Don't get me wrong: Parts have the propulsive narrative and interesting ideas that made the previous two books in this trilogy – Oryx and Crake (the best!) and The Year of the Flood - so compelling. But I’d be lying if I didn't say that I thought the characterization of the female characters – especially Toby, such a strong woman in TYotF – to be weak and inconsistent compared to their previous lives. Hell, Toby spends a good part of this book pining for or wallowing in jealousy for a man! In addition, parts of this book are - sadly - boring. This may be to the fact that she's revisiting scenes we've seen before in previous books, but also it's due to her framing devices, in which events are depicted at a distance. This is especially problematic with the climax of the novel, which is told as an afterthought and thus so removed from real-time action that it feels like a dream, and makes its repercussions (which were also blatantly foreshadowed beforehand) seem unreal.

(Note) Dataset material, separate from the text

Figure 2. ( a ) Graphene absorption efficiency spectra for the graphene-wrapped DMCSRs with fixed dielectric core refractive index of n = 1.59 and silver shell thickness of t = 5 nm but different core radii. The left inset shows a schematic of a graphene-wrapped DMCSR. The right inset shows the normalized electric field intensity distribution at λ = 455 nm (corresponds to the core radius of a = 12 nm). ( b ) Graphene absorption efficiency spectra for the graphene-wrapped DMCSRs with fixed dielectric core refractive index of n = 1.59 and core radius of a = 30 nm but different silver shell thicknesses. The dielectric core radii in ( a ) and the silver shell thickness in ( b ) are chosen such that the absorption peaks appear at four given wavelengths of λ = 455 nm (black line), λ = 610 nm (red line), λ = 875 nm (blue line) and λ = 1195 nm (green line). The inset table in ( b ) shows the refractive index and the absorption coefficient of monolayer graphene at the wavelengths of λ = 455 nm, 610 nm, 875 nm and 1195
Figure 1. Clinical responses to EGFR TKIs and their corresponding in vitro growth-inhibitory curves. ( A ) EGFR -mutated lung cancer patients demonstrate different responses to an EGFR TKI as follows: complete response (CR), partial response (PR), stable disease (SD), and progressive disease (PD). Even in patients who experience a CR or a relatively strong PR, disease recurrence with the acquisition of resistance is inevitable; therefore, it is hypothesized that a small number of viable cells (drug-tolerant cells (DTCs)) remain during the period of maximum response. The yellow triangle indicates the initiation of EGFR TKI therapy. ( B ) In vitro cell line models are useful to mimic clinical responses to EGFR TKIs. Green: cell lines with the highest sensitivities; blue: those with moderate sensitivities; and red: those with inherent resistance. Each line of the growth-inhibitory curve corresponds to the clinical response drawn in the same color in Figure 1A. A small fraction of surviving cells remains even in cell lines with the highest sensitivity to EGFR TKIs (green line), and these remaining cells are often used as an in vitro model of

This doesn't mean that the book isn't worth your time! On the contrary, any time spent in Atwood’s O&C world is worth it. It's a place where humanity has come to a horrible end through the efforts of the titular biologists who both design an ideal human being (the “Crakers”) and also unleash the apocalyptic virus via a designer vitality drug. There are so many fascinating and scarily prescient ideas here that exploring them is half the fun. MaddAddam in particular really gets rolling when she starts exploring Zeb’s story, the fascinating tale of this preacher's son who ends up intertwined in the lives of all of the main characters in what lead to the end of humanity.
Overall, though, what I found most interesting about MaddAddam was it's strange combination of hope and rebirth to what had been a relentlessly grim series. (The previous books read like The Road as written by Kurt Vonnegut.) The main arc of this third book is humanity’s efforts to rebuild and reestablish itself, perhaps most importantly with how to define its relationship with the Crakers and the other GMO beings (especially the pigoons: a pig with implanted human stem cells who escaped from their organ-harvesting fate and how are one of the most intelligent post-apocalyptic species). And while I read the end of the book to be a delightfully snarky and ambivalent take on where all this might end up, overall MaddAddam is an interesting (if uneven) take on what happens the day after the world ends.